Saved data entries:
+--

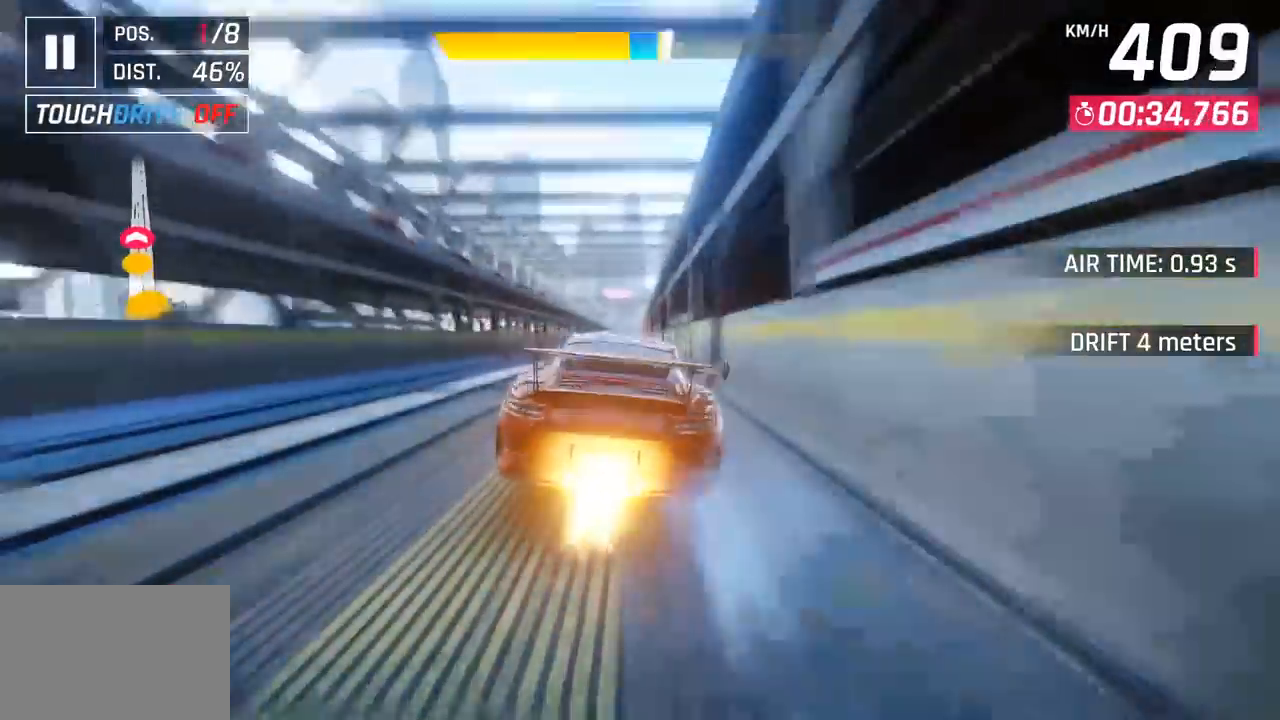
{"buttons": [], "left_stick": "left", "events": [[83, "left_stick", "left"], [117, "CROSS", "up"], [267, "SQUARE", "down"], [300, "CROSS", "down"], [300, "SQUARE", "up"], [467, "CROSS", "up"]]}
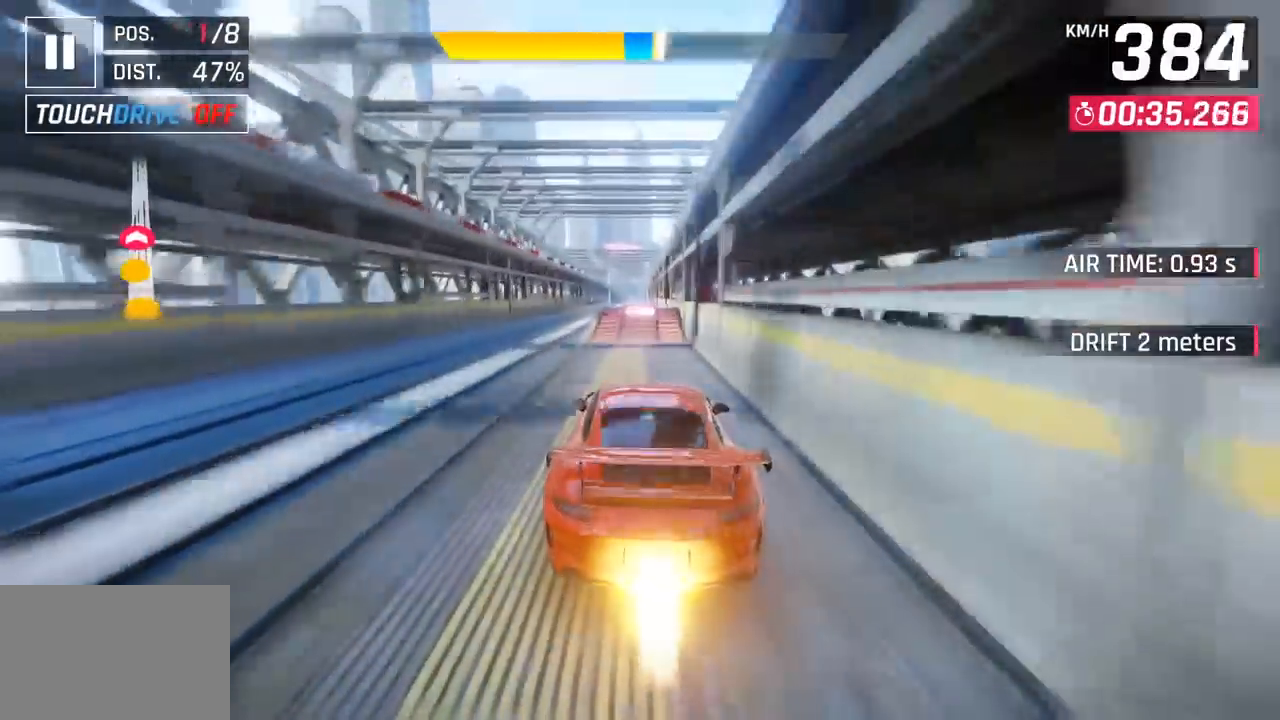
{"buttons": [], "left_stick": "right", "events": [[17, "left_stick", "center"], [100, "SQUARE", "down"], [133, "CROSS", "down"], [150, "SQUARE", "up"], [183, "R1", "down"], [400, "R1", "up"], [450, "CROSS", "up"], [483, "left_stick", "right"]]}
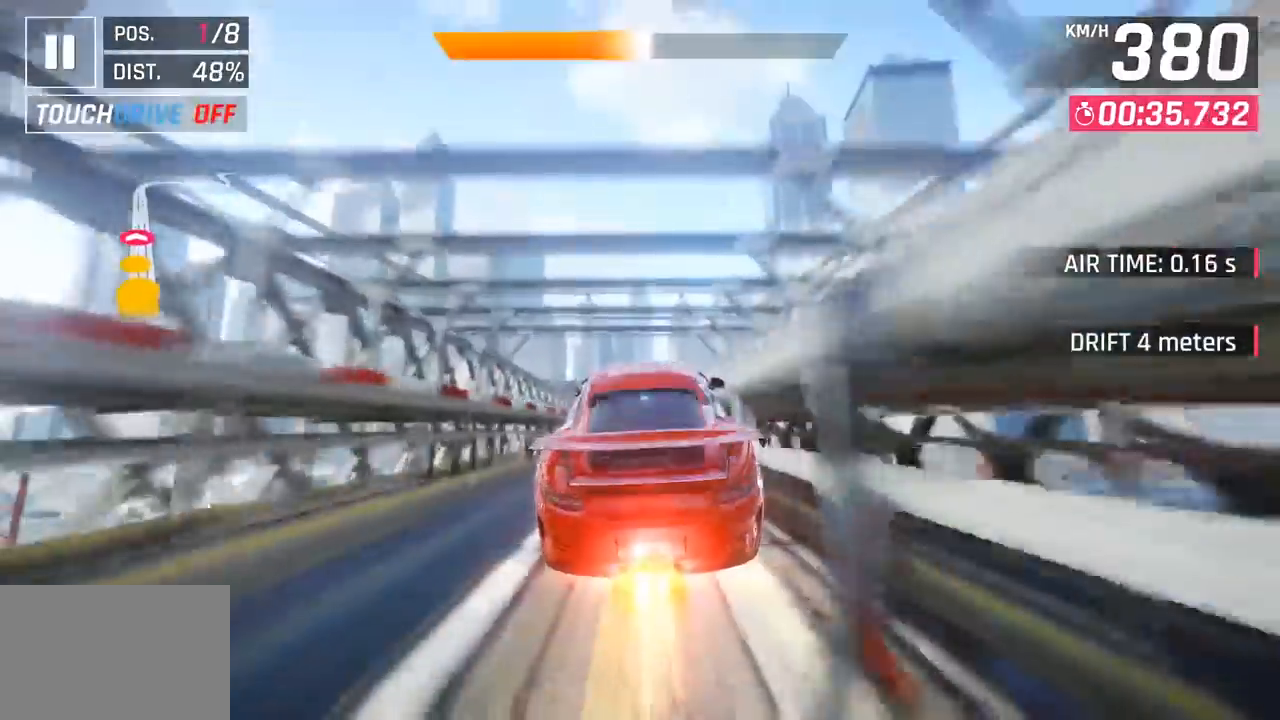
{"buttons": [], "left_stick": "right", "events": []}
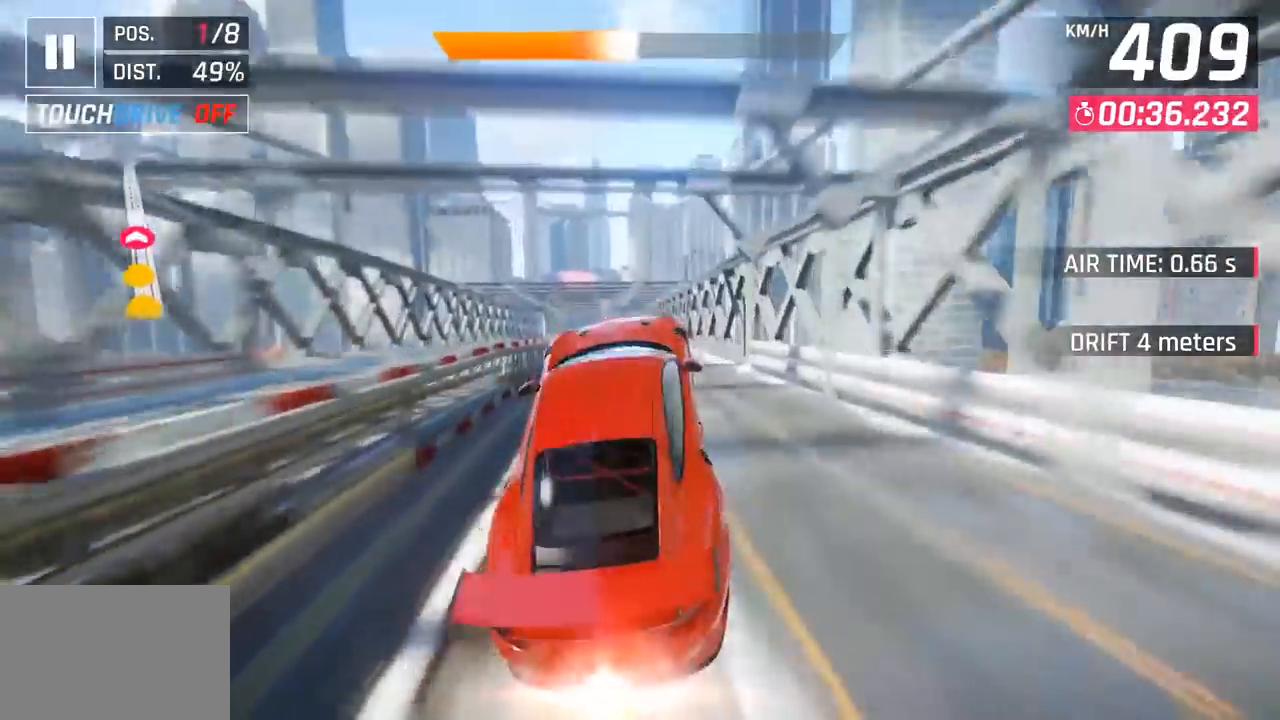
{"buttons": ["SQUARE"], "left_stick": "center", "events": [[33, "left_stick", "center"], [150, "left_stick", "left"], [367, "left_stick", "center"], [450, "SQUARE", "down"]]}
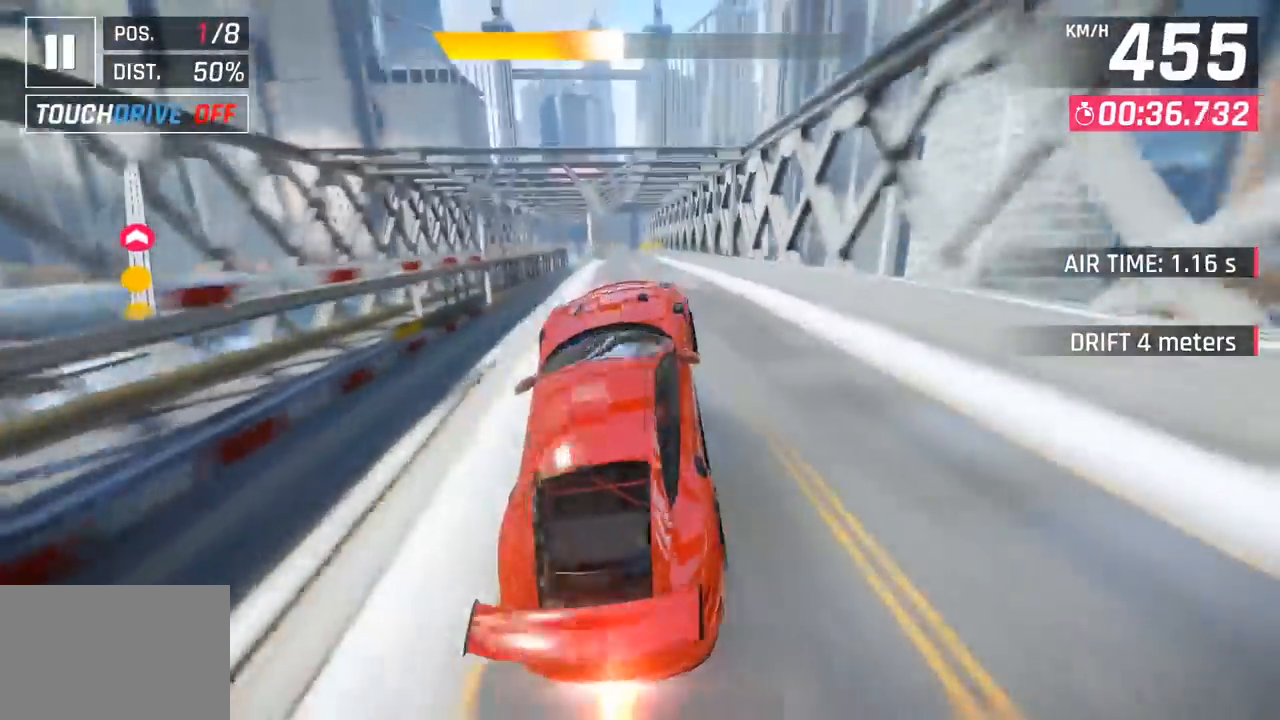
{"buttons": ["CROSS"], "left_stick": "center", "events": [[50, "SQUARE", "up"], [167, "CROSS", "down"], [250, "CROSS", "up"], [433, "SQUARE", "down"], [483, "CROSS", "down"], [483, "SQUARE", "up"]]}
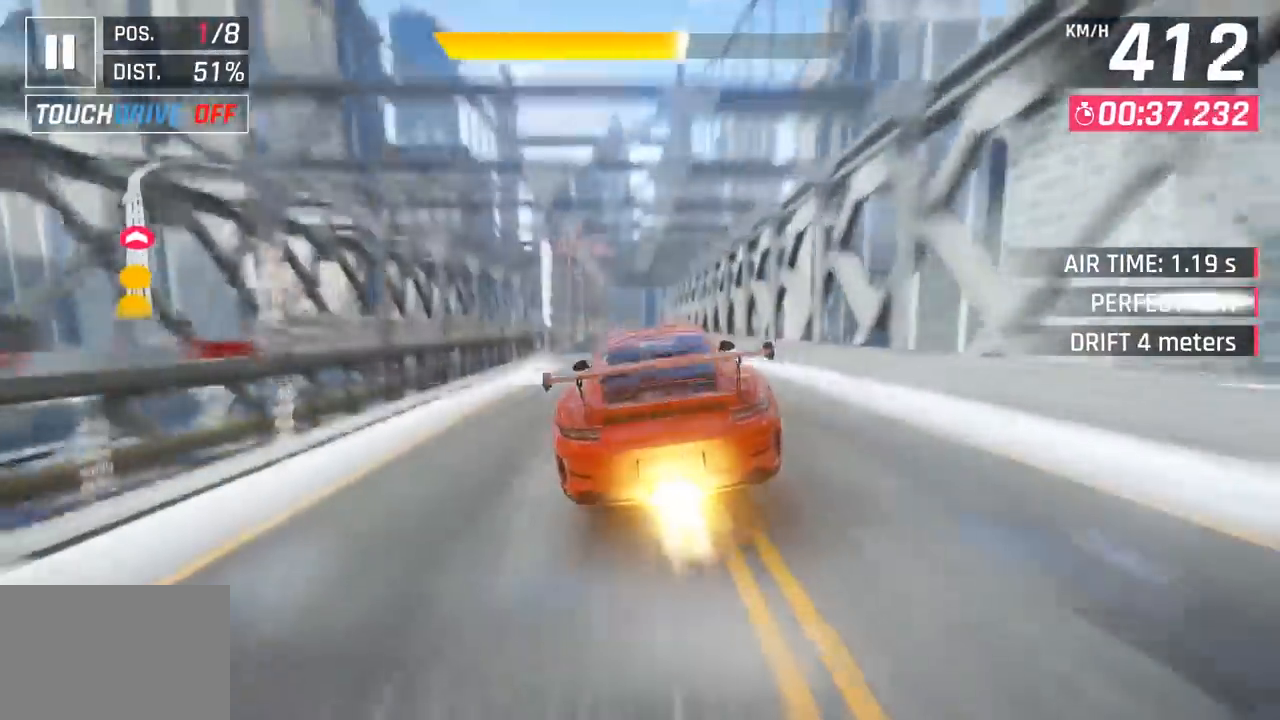
{"buttons": [], "left_stick": "down-left", "events": [[117, "CROSS", "up"], [217, "left_stick", "down-left"], [267, "SQUARE", "down"], [300, "CROSS", "down"], [300, "SQUARE", "up"], [450, "CROSS", "up"]]}
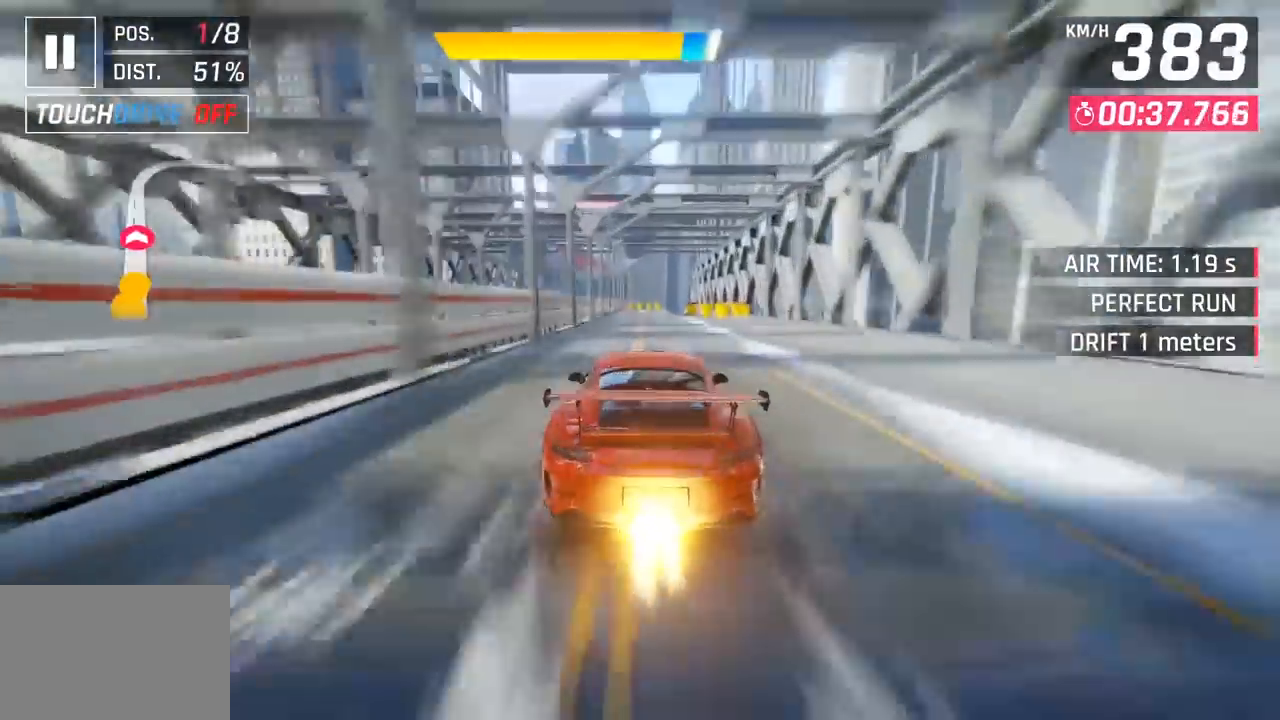
{"buttons": ["CROSS"], "left_stick": "center", "events": [[67, "left_stick", "center"], [100, "SQUARE", "down"], [133, "CROSS", "down"], [133, "SQUARE", "up"], [283, "CROSS", "up"], [333, "left_stick", "left"], [400, "left_stick", "center"], [433, "SQUARE", "down"], [450, "CROSS", "down"], [467, "SQUARE", "up"]]}
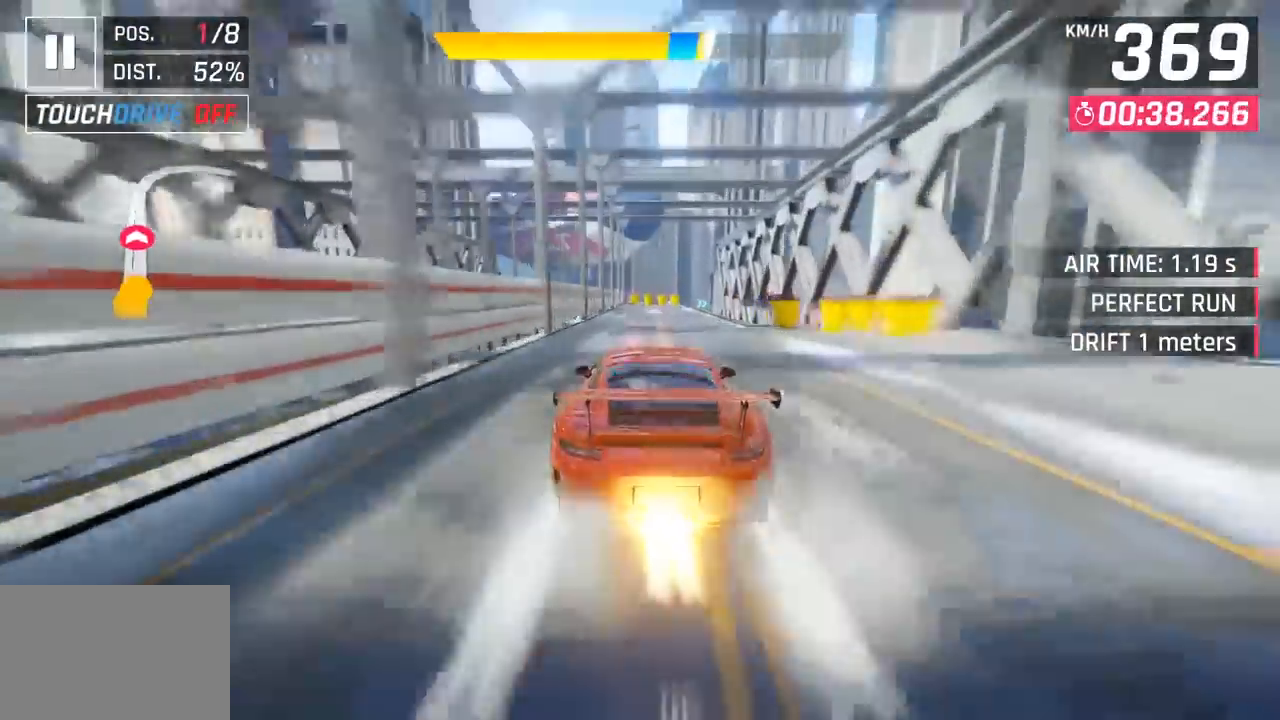
{"buttons": [], "left_stick": "center", "events": [[83, "CROSS", "up"], [233, "SQUARE", "down"], [283, "CROSS", "down"], [283, "SQUARE", "up"], [433, "CROSS", "up"]]}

+--

What you need to do
Only the lines with "right" are needed; find them in the records and copy each one.

Output of the exercise
{"buttons": [], "left_stick": "right", "events": [[17, "left_stick", "center"], [100, "SQUARE", "down"], [133, "CROSS", "down"], [150, "SQUARE", "up"], [183, "R1", "down"], [400, "R1", "up"], [450, "CROSS", "up"], [483, "left_stick", "right"]]}
{"buttons": [], "left_stick": "right", "events": []}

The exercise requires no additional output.